Yeshiva University won’t be the first Jewish institution to attract Christian students through Bible-focused programs and coursework. Hebrew Union College–Jewish Institute of Religion in Cincinnati, a graduate and professional school focused on Jewish communal leadership, prominently displays the stories of Christian students and alumni of its graduate programs on its website. Jewish Theological Seminary, a rabbinical school for the Conservative movement, and Union Theological Seminary, both located in New York City, have a partnership that allows their students to take classes at either institution. Hebrew University in Jerusalem, which has a predominantly Jewish student body, also draws Christian international students, in part because of their cultural and religious interest in the region and Jewish history, The Jerusalem Post reported.

Nonetheless, the initiative at Yeshiva seems “distinctive” as a program intended for Christians at an Orthodox Jewish institution that teaches rabbinic interpretations of biblical texts, Cunningham said.

Faydra Shapiro, a senior fellow at the Philos Project and founder and executive director of the Israel Center for Jewish-Christian Relations, added that “too often Christians study Jews from a distance, without any interaction with living members of the Jewish community, and then they too often unknowingly adopt all kinds of nonsensical and even offensive ideas about who we are and what Judaism is all about.”

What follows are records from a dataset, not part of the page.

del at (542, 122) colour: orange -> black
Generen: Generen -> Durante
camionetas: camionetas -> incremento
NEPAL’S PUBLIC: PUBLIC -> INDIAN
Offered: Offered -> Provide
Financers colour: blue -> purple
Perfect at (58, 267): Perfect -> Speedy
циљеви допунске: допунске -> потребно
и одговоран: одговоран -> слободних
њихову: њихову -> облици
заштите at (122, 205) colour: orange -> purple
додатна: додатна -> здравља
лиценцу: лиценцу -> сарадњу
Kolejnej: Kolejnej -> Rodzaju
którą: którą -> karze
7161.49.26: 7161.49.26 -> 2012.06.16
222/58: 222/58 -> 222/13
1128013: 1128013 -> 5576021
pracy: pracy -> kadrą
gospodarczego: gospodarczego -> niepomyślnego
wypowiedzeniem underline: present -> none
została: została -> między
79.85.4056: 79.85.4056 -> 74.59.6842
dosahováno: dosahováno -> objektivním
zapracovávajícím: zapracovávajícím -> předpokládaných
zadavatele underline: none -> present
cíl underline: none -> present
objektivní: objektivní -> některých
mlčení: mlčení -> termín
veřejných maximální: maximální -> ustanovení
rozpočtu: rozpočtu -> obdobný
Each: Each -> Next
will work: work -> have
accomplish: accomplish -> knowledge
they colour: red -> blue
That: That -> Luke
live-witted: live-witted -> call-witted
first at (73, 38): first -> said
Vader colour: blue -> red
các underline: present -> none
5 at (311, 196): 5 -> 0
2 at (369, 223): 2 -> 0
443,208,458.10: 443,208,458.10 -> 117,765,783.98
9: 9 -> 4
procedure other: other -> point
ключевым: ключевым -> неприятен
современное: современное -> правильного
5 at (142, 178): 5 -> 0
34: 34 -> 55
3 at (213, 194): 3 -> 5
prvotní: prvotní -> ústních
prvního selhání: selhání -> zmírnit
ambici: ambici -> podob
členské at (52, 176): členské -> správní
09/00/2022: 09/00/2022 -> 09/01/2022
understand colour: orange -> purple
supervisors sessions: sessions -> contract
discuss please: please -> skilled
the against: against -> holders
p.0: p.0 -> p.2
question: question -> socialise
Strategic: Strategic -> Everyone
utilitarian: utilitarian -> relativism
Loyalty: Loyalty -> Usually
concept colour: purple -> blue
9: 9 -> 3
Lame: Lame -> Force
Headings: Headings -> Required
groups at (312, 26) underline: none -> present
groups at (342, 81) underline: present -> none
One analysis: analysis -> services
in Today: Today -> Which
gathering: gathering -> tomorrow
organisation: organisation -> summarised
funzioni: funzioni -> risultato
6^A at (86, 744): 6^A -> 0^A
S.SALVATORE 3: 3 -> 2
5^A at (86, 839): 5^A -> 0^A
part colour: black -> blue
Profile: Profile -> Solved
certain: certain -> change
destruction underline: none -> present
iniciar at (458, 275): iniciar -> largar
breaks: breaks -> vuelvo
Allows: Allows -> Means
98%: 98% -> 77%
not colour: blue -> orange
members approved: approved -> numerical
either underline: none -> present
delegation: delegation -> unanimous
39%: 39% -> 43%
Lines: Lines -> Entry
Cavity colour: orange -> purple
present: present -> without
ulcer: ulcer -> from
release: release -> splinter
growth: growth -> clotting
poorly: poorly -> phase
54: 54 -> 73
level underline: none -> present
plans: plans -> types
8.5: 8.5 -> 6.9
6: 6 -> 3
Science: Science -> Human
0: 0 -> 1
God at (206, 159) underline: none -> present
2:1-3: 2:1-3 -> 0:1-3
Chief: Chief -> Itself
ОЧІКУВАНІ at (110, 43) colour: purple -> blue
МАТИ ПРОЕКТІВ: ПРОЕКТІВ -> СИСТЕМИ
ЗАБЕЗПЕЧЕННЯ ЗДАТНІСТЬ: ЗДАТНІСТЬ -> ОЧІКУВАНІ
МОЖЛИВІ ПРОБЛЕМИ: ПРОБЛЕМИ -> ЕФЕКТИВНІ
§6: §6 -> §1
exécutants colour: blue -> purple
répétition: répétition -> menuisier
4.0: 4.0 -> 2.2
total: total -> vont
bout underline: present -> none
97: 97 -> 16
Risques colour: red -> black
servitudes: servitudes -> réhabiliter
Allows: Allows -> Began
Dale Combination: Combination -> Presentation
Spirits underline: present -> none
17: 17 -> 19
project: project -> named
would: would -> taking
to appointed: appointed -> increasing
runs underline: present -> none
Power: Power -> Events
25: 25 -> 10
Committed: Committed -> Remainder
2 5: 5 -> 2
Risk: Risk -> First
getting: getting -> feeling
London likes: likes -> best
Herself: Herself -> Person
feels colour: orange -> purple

“While there are indeed a number of universities with centers devoted to Jewish-Christian relations, these kinds of academic partnerships, where we enter one another’s space, so to speak, are still rare,” Shapiro said in an email. “It takes a brave religious institution to open itself up to religious difference in this way. And it takes courageous and secure people of faith to be willing to enter into the space of the religious Other. Neither of these are especially common.”

Daniel Rynhold, dean of the Bernard Revel Graduate School of Jewish Studies at Yeshiva, said the program doesn’t substantially diverge academically from an ordinary master’s in Jewish studies at the graduate school. The main difference is the program includes a beginners’ biblical Hebrew course, a new class on Jewish approaches to biblical interpretation and a capstone course. Students might also take some parallel Bible classes that can accommodate different levels of proficiency in Hebrew. But otherwise, they’ll be studying alongside Jewish peers, he said.

“There’s no reason to limit the very best of academic Jewish studies to students who know Hebrew,” he wrote to Inside Higher Ed. The graduate school has always been “open to all” as a part of its mission, but “we are now extending that mission to constituencies for whom we have always catered in theory, but not necessarily in practice.”

Rynhold believes the intermingling of Christian and Jewish students in the master’s program will be educationally advantageous for both groups. He said Christians will be studying in an academic environment “hospitable and respectful of students who are religious,” and along with their Jewish classmates, they will benefit from the richness of interfaith learning and the breaking down of barriers.

He noted that Rabbi Jonathan Sacks, a Modern Orthodox thought leader, espoused the idea that “the Hebrew Bible’s greatest contribution to ethics was the idea that God creates difference, so it is in one-who-is-different that we meet God.”

“Personally, I don’t think that’s something that can be taught,” Rynhold added. “But it is something that emerges naturally from sharing space and time, as we will in this program.”